#### [DIRECTIONS]
Repeat the records below exactly as they appear.

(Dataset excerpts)
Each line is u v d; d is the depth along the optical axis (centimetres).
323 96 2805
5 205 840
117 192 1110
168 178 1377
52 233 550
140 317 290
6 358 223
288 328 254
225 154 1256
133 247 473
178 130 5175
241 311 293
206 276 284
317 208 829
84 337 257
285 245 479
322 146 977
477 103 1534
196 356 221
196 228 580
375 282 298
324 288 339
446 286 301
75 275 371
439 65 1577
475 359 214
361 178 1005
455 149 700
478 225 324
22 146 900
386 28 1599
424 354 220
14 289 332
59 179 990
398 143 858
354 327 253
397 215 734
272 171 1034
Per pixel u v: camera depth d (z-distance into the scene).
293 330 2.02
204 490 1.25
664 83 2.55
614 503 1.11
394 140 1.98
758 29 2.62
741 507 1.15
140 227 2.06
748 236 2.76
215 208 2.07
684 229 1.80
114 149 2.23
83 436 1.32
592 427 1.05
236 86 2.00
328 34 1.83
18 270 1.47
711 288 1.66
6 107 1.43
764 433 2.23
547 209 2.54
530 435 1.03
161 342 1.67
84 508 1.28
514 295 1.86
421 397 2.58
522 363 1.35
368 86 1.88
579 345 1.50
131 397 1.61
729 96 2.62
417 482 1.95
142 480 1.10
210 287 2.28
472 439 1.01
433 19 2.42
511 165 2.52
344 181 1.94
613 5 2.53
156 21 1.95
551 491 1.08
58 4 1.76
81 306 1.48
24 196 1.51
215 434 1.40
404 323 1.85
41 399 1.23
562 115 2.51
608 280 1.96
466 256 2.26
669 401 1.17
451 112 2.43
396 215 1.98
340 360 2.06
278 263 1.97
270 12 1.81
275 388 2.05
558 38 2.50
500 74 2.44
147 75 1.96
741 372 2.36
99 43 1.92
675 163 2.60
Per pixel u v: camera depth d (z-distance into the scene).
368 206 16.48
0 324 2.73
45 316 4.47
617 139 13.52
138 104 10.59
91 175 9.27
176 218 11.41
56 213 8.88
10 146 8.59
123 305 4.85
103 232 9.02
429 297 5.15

#### [EXERCISE ANSWER]
Each line is u v d; d is the depth along the optical axis (centimetres).
323 96 2805
5 205 840
117 192 1110
168 178 1377
52 233 550
140 317 290
6 358 223
288 328 254
225 154 1256
133 247 473
178 130 5175
241 311 293
206 276 284
317 208 829
84 337 257
285 245 479
322 146 977
477 103 1534
196 356 221
196 228 580
375 282 298
324 288 339
446 286 301
75 275 371
439 65 1577
475 359 214
361 178 1005
455 149 700
478 225 324
22 146 900
386 28 1599
424 354 220
14 289 332
59 179 990
398 143 858
354 327 253
397 215 734
272 171 1034
Per pixel u v: camera depth d (z-distance into the scene).
293 330 2.02
204 490 1.25
664 83 2.55
614 503 1.11
394 140 1.98
758 29 2.62
741 507 1.15
140 227 2.06
748 236 2.76
215 208 2.07
684 229 1.80
114 149 2.23
83 436 1.32
592 427 1.05
236 86 2.00
328 34 1.83
18 270 1.47
711 288 1.66
6 107 1.43
764 433 2.23
547 209 2.54
530 435 1.03
161 342 1.67
84 508 1.28
514 295 1.86
421 397 2.58
522 363 1.35
368 86 1.88
579 345 1.50
131 397 1.61
729 96 2.62
417 482 1.95
142 480 1.10
210 287 2.28
472 439 1.01
433 19 2.42
511 165 2.52
344 181 1.94
613 5 2.53
156 21 1.95
551 491 1.08
58 4 1.76
81 306 1.48
24 196 1.51
215 434 1.40
404 323 1.85
41 399 1.23
562 115 2.51
608 280 1.96
466 256 2.26
669 401 1.17
451 112 2.43
396 215 1.98
340 360 2.06
278 263 1.97
270 12 1.81
275 388 2.05
558 38 2.50
500 74 2.44
147 75 1.96
741 372 2.36
99 43 1.92
675 163 2.60
Per pixel u v: camera depth d (z-distance into the scene).
368 206 16.48
0 324 2.73
45 316 4.47
617 139 13.52
138 104 10.59
91 175 9.27
176 218 11.41
56 213 8.88
10 146 8.59
123 305 4.85
103 232 9.02
429 297 5.15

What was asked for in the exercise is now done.